Lamy Comité d’Entreprise
Partie 1 – 
Présentation
Titre 5 – 
Elections au comité d’entreprise
Etude 143 – 
Déroulement du scrutin
Section 2 – 
Négociation du protocole d’accord préélectoral

143-14 – 
Carence des organisations syndicales dans la négociation du protocole
En cas d’absence d’organisation syndicale dans l’entreprise et si les organisations syndicales représentatives sur le plan national ne délèguent personne pour négocier le protocole d’accord préélectoral, l’employeur se trouve sans interlocuteur. Il y a alors carence des organisations syndicales, ce qui conduit l’employeur à procéder unilatéralement à la répartition des sièges et des électeurs entre les deux collèges prévus par la loi. En effet, il est totalement impossible à l’employeur de négocier et de conclure un protocole d’accord préélectoral avec des candidats libres (Cass. soc., 5 févr. 1997, no 96-00.009). Le document qu’il diffuse est alors un protocole électoral. Dans ce document, l’employeur fixe également les modalités pratiques concernant le déroulement du scrutin. Il doit alors appliquer les règles prévues par le Code du travail. Il ne peut donc pas, à notre avis, décider que l’élection aura lieu en dehors du temps de travail ou augmenter le nombre de sièges, titulaires et suppléants (voir no 143-21).
Sous cette réserve, l’employeur peut également reprendre, s’il existe et qu’il n’a pas été dénoncé, l’accord des élections précédentes (voir no 143-18).
La fixation unilatérale du protocole ne concerne que les cas de carence avérée et non des désaccords présumés par l’employeur (Cass. soc., 28 sept. 2011, no 10-21.752).
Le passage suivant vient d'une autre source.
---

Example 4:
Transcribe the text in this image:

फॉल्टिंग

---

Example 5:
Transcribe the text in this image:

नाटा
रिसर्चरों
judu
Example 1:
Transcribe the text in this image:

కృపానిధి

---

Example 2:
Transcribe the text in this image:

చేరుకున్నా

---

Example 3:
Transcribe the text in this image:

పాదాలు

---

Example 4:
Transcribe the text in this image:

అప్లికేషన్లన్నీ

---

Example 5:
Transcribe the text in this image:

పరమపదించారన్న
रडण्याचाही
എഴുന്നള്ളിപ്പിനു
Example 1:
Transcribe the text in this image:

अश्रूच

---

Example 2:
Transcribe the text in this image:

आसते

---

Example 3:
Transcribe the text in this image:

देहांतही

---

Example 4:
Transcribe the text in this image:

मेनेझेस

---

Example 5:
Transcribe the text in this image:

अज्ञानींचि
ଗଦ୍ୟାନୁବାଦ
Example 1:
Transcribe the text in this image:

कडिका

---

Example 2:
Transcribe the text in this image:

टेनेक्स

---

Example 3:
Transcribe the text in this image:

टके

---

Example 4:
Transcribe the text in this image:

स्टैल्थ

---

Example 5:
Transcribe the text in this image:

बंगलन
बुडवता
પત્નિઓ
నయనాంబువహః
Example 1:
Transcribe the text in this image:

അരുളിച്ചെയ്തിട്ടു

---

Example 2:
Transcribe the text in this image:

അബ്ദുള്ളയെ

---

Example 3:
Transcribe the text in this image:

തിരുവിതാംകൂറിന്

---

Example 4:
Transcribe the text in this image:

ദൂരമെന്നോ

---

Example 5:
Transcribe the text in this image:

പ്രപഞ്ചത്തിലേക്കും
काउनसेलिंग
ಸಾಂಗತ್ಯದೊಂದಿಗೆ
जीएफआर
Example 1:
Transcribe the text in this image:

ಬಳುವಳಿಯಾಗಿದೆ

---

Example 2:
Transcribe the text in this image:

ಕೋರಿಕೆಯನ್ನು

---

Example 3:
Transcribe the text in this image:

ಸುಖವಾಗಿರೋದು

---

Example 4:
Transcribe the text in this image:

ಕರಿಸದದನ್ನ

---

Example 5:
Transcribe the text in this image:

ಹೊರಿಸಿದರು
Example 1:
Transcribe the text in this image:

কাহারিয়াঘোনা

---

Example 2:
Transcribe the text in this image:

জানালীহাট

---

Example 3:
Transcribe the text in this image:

Dans cette affaire, l’employeur avait fixé seul le protocole car il présumait que les organisations syndicales n’auraient pas accepté de le signer puisqu’elles étaient en désaccord sur la mise en place d’une délégation unique du personnel. Un tel procédé est irrégulier.
L’employeur n’a aucune obligation légale de soumettre préalablement la répartition des sièges et des électeurs à l’autorité administrative (inspecteur du travail ou directeur départemental du travail, voir no 143-17) comme le soutiennent certains commentateurs. Elle n’est compétente que pour arbitrer un éventuel désaccord, mais non pour suppléer à l’absence ou à la défaillance des organisations syndicales (Cass. soc., 6 juill. 1983, no 83-60.111 ; C. trav. art. L. 2314-11 / ancien C. trav., art. L. 423-3 ; voir no 143-17).
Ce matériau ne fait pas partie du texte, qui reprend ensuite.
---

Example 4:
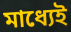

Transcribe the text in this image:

মাধ্যেই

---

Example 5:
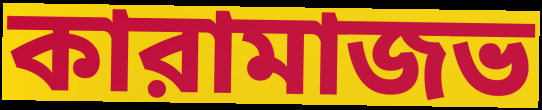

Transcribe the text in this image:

কারামাজভ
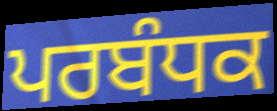
ਪਰਬੰਧਕ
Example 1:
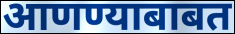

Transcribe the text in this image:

आणण्याबाबत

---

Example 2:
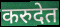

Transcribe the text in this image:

करुदेत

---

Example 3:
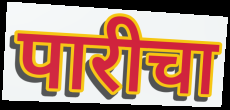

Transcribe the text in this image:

पारीचा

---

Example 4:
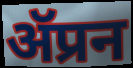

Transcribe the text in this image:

ॲप्रन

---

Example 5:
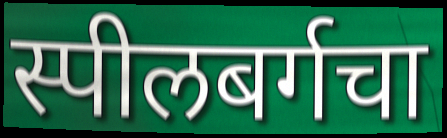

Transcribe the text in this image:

स्पीलबर्गचा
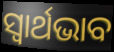
ସ୍ଵାର୍ଥଭାବ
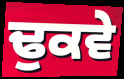
ਢੁਕਵੇ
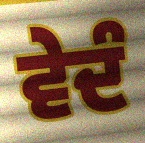
ਵੇਦੰ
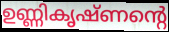
ഉണ്ണികൃഷ്ണന്റെ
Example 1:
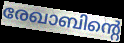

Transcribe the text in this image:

രേഖാബിന്റെ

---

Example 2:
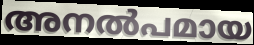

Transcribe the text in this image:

അനൽപമായ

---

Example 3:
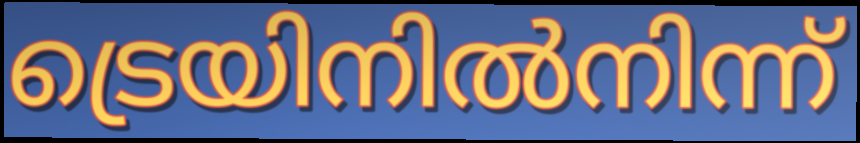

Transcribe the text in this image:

ട്രെയിനിൽനിന്ന്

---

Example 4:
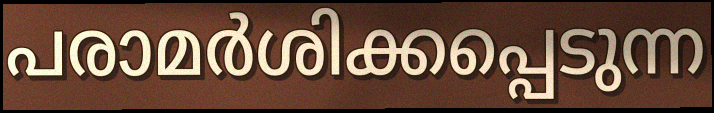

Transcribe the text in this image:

പരാമർശിക്കപ്പെടുന്ന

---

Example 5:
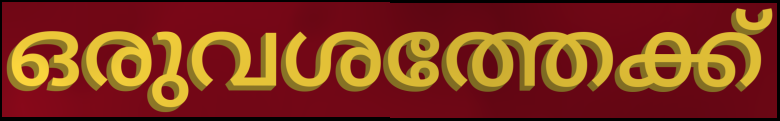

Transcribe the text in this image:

ഒരുവശത്തേക്ക്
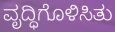
ವೃದ್ಧಿಗೊಳಿಸಿತು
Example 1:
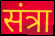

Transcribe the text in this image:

संत्रा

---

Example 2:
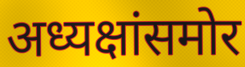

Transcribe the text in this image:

अध्यक्षांसमोर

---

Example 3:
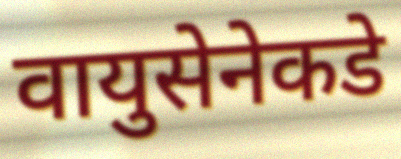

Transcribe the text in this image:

वायुसेनेकडे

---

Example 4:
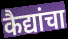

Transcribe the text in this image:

कैद्यांचा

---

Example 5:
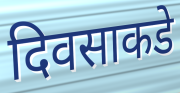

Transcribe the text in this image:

दिवसाकडे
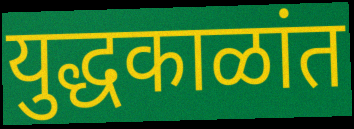
युद्धकाळांत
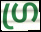
ഗ്ര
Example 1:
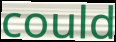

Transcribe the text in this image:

could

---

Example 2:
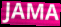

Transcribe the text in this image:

JAMA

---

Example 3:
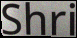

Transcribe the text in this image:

Shri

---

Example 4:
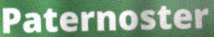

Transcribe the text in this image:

Paternoster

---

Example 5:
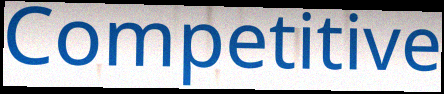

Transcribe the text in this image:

Competitive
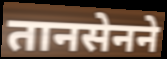
तानसेनने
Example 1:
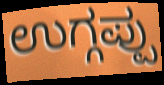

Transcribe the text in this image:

ಉಗ್ಗಪ್ಪು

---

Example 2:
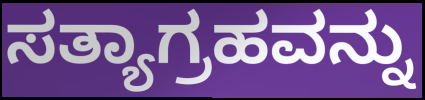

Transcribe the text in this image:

ಸತ್ಯಾಗ್ರಹವನ್ನು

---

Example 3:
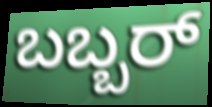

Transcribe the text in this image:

ಬಬ್ಬರ್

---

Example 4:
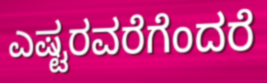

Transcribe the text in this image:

ಎಷ್ಟರವರೆಗೆಂದರೆ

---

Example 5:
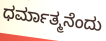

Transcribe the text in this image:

ಧರ್ಮಾತ್ಮನೆಂದು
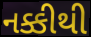
નક્કીથી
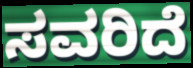
ಸವರಿದೆ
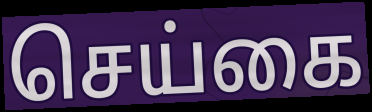
செய்கை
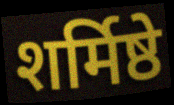
शर्मिष्ठे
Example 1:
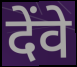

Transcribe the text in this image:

देंवे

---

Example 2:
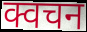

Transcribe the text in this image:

क्वचन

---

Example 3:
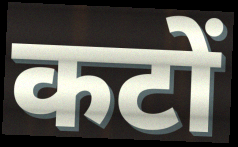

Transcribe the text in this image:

कटों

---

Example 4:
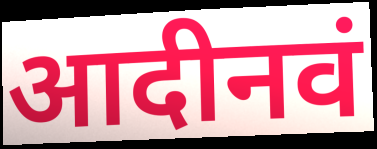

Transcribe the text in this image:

आदीनवं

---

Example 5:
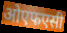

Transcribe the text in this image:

ओएफएसी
Des syndicats représentatifs dans l’entreprise qui ne se sont pas manifestés pour négocier le protocole préélectoral, peuvent-ils participer au 1er tour des élections en présentant des candidats ?
Oui, car la Cour de cassation a clairement précisé que la défaillance des organisations syndicales lors de la négociation du protocole d’accord préélectoral ne signifie pas pour autant qu’elles n’ont pas l’intention de présenter des candidats (Cass. soc., 7 juill. 1981, no 81-60.001, Bull. civ. V, no 64). Dès lors, l’employeur ne saurait s’affranchir de l’obligation d’organiser le 1er tour des élections. Il ne pourra donc constater la carence éventuelle de candidatures que le jour du 1er tour de scrutin puisque les syndicats peuvent déposer leur liste de candidats jusqu’au jour du vote.
La constatation de la carence au premier tour est d’ailleurs obligatoire pour pouvoir organiser le second tour (Cass. soc., 7 juill. 1981, no 81-60.001, Bull. civ. V, no 64).